■ Text for analysis ■

###

What's In Blue

Women, Peace and Security Open Debate

Tomorrow (27 October), the Security Council will hold its annual open debate on women, peace and security. The debate is expected to focus on the implementation of the Council’s various resolutions on this thematic issue and to provide the Council, and the wider UN membership, with an opportunity to identify and more effectively target gaps and challenges in this regard. Briefers are expected to include Chef de Cabinet of the Secretary-General Maria Luiza Ribeiro Viotti; Executive Director of UN Women Phumzile Mlambo-Ngcuka; Secretary-General of the International Organisation of Francophonie Michaëlle Jean; and Charo Mina Rojas, a civil society representative from Colombia. No outcome is expected.

France, the Council president this month, has circulated a concept note identifying the two objectives of the debate: (i) urging greater commitment to implement the women, peace and security agenda, notably through more systematic and concrete reporting; and (ii) urging women’s full and meaningful participation and leadership in all efforts to maintain peace and security, including with regard to preventing conflict, sustaining peace, and responding to new threats (S/2017/889).

Mlambo-Ngcuka will most likely focus on aspects of the Secretary-General’s annual report (S/2017/861), including progress, stagnation and regression in five key areas: (a) bringing women’s participation and leadership to the core of peace and security efforts; (b) protecting the human rights of women and girls during and after conflict; (c) ensuring gender-responsive planning and accountability for results; (d) strengthening gender architecture and technical expertise; and (e) financing the women and peace and security agenda. The briefers may emphasise, as the report does, that the implementation of the women, peace and security agenda is necessary for strengthening the effectiveness of UN efforts in conflict prevention and resolution and in humanitarian action.

Mina Rojas, who is the National Coordinator of Proceso de Comunidades Negras (PCN or Black Communities’ Process) in Colombia, was extensively involved in the Havana peace process that culminated in the peace agreement between the government of Colombia and the Fuerzas Armadas Revolucionarias de la Republica de Colombia-Ejército del Pueblo (FARC-EP). Rojas served on the Gender Committee of the Ethnic Commission, which was formed to advocate for the inclusion of Afro-Colombian and Indigenous rights and perspectives in the agreement. Rojas will likely offer her perspective on the implementation of the women, peace and security agenda focusing on conflict resolution, peacebuilding and women’s meaningful participation as a way to guarantee durable peace.

###

■ Data block ■

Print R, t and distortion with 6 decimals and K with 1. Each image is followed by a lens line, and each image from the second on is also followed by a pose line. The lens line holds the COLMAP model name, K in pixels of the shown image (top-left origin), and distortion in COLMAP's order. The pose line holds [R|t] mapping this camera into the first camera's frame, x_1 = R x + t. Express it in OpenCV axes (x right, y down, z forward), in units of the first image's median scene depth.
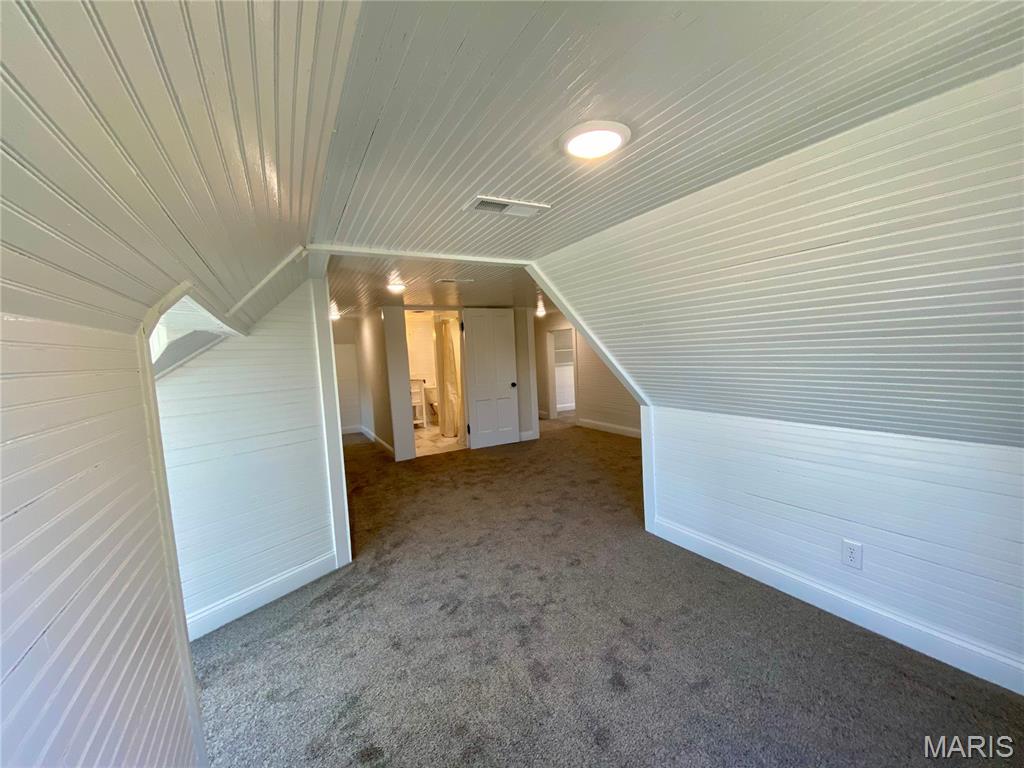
lens RADIAL K [[419.4, 0, 513.0], [0, 419.4, 386.0], [0, 0, 1]] dist [0.000504, -0.000380]
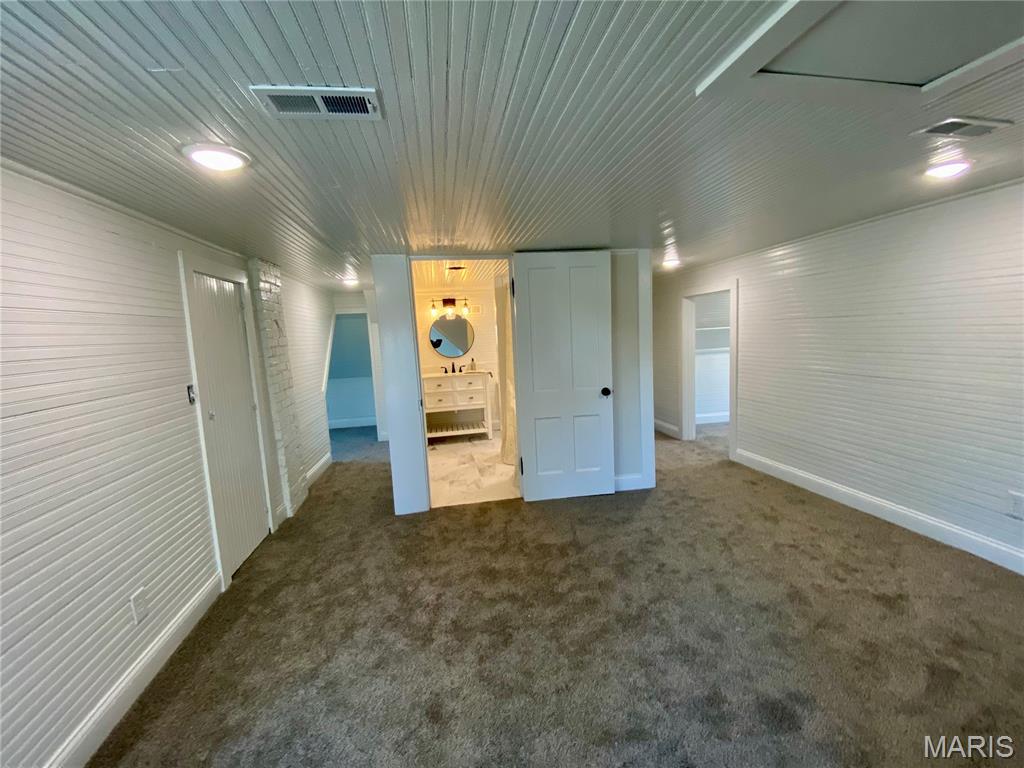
lens RADIAL K [[419.4, 0, 510.6], [0, 419.4, 379.5], [0, 0, 1]] dist [0.000504, -0.000380]
pose [[0.945095, 0.039730, -0.324373, 0.066001], [-0.025146, 0.998481, 0.049033, -0.046228], [0.325828, -0.038184, 0.944658, 0.490283]]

###

■ Activity list ■
• a. From the text on the Security Council's open debate on women, peace and security, list the five key areas of the Secretary-General's annual report in which progress, stagnation and regression are assessed.
• b. Answer these questions using the text on the Security Council's open debate on women, peace and security:
(i) Which country holds the Council presidency this month?
(ii) What is the document symbol of the Secretary-General's annual report?
(iii) Of which organization is Charo Mina Rojas the National Coordinator?
• c. Continue the text on the Security Council's open debate on women, peace and security from the point where it stops.

■ Responses to the tasks ■
• a.
- Bringing women's participation and leadership to the core of peace and security efforts
- Protecting the human rights of women and girls during and after conflict
- Ensuring gender-responsive planning and accountability for results
- Strengthening gender architecture and technical expertise
- Financing the women and peace and security agenda

• b.
(i) France
(ii) S/2017/861
(iii) Proceso de Comunidades Negras (PCN, or Black Communities' Process) in Colombia

• c.
During the debate, there will probably be acknowledgement in member state interventions that the Council has played an important role in establishing the normative framework of the women, peace and security agenda, but that significant work remains in order to implement the agenda. Council members and other member states will most likely discuss concrete actions taken to advance the women, peace and security agenda; best practices in this regard; and ways to address ongoing implementation gaps. Participants will probably discuss the need for the increased and meaningful participation of women across the full “peace continuum” (ranging from conflict prevention to conflict resolution). They may discuss ideas for ensuring that relevant gender issues are integrated into the Council’s counter-terrorism work. The importance of quality gender analysis may be raised as well, with possible calls for gender expertise in all UN-led commissions of inquiry, transitional justice mechanisms, mediation processes, and peace operations. There could also be suggestions for expanding the designation criteria in relevant sanctions regimes where sexual and gender-based crimes and specific attacks against women are persistently perpetrated.

The work of the 2242 Informal Expert Group on Women and Peace and Security may be highlighted. The Council expressed its intention to establish this expert group in resolution 2242 in October 2015. UN Women serves as the secretariat for this group, which has demonstrated a considerable level of activity since its establishment. So far this year, the 2242 Group has held meetings on the Lake Chad Basin (27 February), Yemen (23 March), Mali (4 May), and Iraq (14 June).

The Council last adopted a resolution on women, peace and security in 2015. Apparently, France initially expressed interest in pursuing a resolution as an outcome of this year’s open debate. However, it seems that some Council members, including the UK, as penholder on the issue, were wary of doing so, given the comprehensive nature of resolution 2242 and concerns over repeating the difficult negotiations around its adoption.

After tomorrow, the next time the Security Council is expected to consider a major aspect of the women, peace and security agenda at the thematic level is in April 2018 at the annual debate on sexual violence in conflict.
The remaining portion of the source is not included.